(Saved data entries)
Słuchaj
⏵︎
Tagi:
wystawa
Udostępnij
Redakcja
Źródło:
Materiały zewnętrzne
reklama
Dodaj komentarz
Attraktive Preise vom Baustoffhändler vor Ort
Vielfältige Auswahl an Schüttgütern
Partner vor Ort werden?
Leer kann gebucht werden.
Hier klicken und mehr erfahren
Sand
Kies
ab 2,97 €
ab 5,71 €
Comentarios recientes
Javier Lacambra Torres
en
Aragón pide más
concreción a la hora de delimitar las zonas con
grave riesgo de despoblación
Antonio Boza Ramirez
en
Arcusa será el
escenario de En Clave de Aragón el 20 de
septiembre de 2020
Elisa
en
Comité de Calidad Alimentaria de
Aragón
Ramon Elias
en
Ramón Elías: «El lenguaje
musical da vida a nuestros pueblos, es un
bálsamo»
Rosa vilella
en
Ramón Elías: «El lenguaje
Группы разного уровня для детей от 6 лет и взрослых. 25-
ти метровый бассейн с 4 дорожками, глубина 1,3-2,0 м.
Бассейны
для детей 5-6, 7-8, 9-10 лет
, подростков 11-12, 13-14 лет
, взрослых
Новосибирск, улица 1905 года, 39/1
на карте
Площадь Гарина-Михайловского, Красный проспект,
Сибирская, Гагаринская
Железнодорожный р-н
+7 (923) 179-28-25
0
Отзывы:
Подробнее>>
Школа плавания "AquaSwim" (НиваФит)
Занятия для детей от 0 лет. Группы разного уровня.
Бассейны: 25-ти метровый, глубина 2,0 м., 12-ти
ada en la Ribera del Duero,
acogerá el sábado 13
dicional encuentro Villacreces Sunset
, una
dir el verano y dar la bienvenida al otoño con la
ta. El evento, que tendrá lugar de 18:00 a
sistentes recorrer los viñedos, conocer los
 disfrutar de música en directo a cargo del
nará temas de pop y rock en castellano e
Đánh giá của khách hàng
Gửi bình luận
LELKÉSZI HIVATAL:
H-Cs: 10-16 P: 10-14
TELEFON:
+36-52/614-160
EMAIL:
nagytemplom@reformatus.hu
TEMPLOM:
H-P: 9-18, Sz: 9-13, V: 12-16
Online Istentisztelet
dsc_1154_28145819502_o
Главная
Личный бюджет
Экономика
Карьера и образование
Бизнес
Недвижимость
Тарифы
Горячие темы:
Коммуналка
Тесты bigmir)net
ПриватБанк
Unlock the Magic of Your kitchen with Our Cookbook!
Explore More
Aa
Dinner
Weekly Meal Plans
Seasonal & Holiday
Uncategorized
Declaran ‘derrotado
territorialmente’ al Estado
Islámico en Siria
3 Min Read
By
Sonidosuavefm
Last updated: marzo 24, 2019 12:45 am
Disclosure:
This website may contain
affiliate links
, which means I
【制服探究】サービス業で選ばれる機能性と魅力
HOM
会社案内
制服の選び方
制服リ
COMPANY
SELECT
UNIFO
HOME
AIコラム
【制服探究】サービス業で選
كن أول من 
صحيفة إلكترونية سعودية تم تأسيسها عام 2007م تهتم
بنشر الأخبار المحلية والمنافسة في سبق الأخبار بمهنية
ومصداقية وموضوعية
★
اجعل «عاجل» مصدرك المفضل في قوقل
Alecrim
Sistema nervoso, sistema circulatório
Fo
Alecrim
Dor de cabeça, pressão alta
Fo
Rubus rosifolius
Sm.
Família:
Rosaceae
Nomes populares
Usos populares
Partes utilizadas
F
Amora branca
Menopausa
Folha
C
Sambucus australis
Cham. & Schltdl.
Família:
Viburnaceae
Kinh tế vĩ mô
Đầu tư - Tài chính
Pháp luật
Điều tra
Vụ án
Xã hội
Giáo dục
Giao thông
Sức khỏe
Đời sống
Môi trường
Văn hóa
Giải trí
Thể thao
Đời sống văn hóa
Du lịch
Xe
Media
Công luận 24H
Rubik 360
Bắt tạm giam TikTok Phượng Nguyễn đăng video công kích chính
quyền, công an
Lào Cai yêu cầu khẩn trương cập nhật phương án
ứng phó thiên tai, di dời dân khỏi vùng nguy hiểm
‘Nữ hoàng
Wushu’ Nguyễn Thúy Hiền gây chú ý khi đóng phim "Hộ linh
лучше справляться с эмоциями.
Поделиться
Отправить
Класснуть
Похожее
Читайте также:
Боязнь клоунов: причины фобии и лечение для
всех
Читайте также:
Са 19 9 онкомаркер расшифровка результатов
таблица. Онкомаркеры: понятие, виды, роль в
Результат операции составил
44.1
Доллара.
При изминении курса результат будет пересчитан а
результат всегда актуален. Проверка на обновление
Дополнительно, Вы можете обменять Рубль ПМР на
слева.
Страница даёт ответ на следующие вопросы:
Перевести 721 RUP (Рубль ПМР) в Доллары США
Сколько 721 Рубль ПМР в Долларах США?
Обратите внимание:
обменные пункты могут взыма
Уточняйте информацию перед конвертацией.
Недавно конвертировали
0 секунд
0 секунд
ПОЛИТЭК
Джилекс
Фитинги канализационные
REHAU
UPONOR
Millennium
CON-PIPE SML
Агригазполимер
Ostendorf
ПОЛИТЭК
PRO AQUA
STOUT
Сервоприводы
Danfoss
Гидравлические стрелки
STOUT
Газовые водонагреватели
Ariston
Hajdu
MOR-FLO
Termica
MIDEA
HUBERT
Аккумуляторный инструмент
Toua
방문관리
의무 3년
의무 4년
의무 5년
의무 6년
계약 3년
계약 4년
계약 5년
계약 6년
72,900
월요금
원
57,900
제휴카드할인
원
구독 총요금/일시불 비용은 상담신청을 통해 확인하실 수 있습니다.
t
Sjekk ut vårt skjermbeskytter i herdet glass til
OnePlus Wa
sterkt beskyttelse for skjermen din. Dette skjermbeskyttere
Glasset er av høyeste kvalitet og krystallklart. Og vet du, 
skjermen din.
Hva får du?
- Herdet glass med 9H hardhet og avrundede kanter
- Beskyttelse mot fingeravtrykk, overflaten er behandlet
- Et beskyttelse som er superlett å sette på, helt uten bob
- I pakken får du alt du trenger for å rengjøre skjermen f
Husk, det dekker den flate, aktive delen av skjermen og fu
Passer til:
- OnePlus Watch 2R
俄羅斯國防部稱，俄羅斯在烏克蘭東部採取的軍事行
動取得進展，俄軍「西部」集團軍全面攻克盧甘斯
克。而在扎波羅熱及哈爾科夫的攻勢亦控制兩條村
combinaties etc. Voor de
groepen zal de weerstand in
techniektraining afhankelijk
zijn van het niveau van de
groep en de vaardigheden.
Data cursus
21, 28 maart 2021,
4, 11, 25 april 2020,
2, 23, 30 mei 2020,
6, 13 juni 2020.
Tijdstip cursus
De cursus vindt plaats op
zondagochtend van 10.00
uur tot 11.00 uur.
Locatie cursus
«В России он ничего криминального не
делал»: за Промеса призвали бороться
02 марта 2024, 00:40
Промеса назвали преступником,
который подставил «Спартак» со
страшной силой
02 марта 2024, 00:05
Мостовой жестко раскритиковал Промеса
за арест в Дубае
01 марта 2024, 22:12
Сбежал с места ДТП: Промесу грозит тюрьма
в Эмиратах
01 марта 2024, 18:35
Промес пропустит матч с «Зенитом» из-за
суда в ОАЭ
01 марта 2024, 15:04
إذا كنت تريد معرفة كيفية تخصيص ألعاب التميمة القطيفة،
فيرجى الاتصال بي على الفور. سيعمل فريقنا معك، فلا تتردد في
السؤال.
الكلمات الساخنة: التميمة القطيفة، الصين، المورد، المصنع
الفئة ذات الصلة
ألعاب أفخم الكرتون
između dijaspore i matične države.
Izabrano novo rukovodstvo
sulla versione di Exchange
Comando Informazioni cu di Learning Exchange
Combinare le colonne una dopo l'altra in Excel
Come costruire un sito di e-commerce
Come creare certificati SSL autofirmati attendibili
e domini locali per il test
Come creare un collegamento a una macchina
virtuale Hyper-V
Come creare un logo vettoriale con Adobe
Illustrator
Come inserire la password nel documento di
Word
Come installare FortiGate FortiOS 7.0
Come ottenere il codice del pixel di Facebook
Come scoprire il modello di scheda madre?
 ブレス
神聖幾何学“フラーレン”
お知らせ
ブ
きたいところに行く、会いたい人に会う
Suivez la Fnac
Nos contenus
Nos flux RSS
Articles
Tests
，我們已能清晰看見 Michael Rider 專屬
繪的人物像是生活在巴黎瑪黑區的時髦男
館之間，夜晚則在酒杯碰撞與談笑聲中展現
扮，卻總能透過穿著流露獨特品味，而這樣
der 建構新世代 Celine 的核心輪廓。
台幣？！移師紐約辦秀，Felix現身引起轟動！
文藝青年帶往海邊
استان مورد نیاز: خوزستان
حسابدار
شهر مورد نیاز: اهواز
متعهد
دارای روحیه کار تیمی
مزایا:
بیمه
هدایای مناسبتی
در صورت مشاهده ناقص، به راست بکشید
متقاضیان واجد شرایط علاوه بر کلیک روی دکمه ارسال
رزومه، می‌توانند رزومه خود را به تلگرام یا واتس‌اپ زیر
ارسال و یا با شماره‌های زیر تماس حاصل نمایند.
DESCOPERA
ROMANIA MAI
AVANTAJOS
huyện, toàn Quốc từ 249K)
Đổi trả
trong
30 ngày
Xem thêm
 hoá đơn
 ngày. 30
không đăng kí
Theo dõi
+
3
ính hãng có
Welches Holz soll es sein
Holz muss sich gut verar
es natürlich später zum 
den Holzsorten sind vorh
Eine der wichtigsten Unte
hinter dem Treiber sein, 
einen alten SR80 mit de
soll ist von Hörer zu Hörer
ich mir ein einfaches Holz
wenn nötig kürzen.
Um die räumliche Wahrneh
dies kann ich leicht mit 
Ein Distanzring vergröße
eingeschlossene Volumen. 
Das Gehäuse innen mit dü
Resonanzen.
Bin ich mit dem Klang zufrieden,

§ What you need to do: Turn the lines of the records, from the first line through the line containing "для детей 5-6, 7-8, 9-10 лет", into a Markdown table with the columns Row and Line. Number each line in order and skip any blank lines.

§ Your solution:
| Row | Line |
|---|---|
| 1 | Słuchaj |
| 2 | ⏵︎ |
| 3 | Tagi: |
| 4 | wystawa |
| 5 | Udostępnij |
| 6 | Redakcja |
| 7 | Źródło: |
| 8 | Materiały zewnętrzne |
| 9 | reklama |
| 10 | Dodaj komentarz |
| 11 | Attraktive Preise vom Baustoffhändler vor Ort |
| 12 | Vielfältige Auswahl an Schüttgütern |
| 13 | Partner vor Ort werden? |
| 14 | Leer kann gebucht werden. |
| 15 | Hier klicken und mehr erfahren |
| 16 | Sand |
| 17 | Kies |
| 18 | ab 2,97 € |
| 19 | ab 5,71 € |
| 20 | Comentarios recientes |
| 21 | Javier Lacambra Torres |
| 22 | en |
| 23 | Aragón pide más |
| 24 | concreción a la hora de delimitar las zonas con |
| 25 | grave riesgo de despoblación |
| 26 | Antonio Boza Ramirez |
| 27 | en |
| 28 | Arcusa será el |
| 29 | escenario de En Clave de Aragón el 20 de |
| 30 | septiembre de 2020 |
| 31 | Elisa |
| 32 | en |
| 33 | Comité de Calidad Alimentaria de |
| 34 | Aragón |
| 35 | Ramon Elias |
| 36 | en |
| 37 | Ramón Elías: «El lenguaje |
| 38 | musical da vida a nuestros pueblos, es un |
| 39 | bálsamo» |
| 40 | Rosa vilella |
| 41 | en |
| 42 | Ramón Elías: «El lenguaje |
| 43 | Группы разного уровня для детей от 6 лет и взрослых. 25- |
| 44 | ти метровый бассейн с 4 дорожками, глубина 1,3-2,0 м. |
| 45 | Бассейны |
| 46 | для детей 5-6, 7-8, 9-10 лет |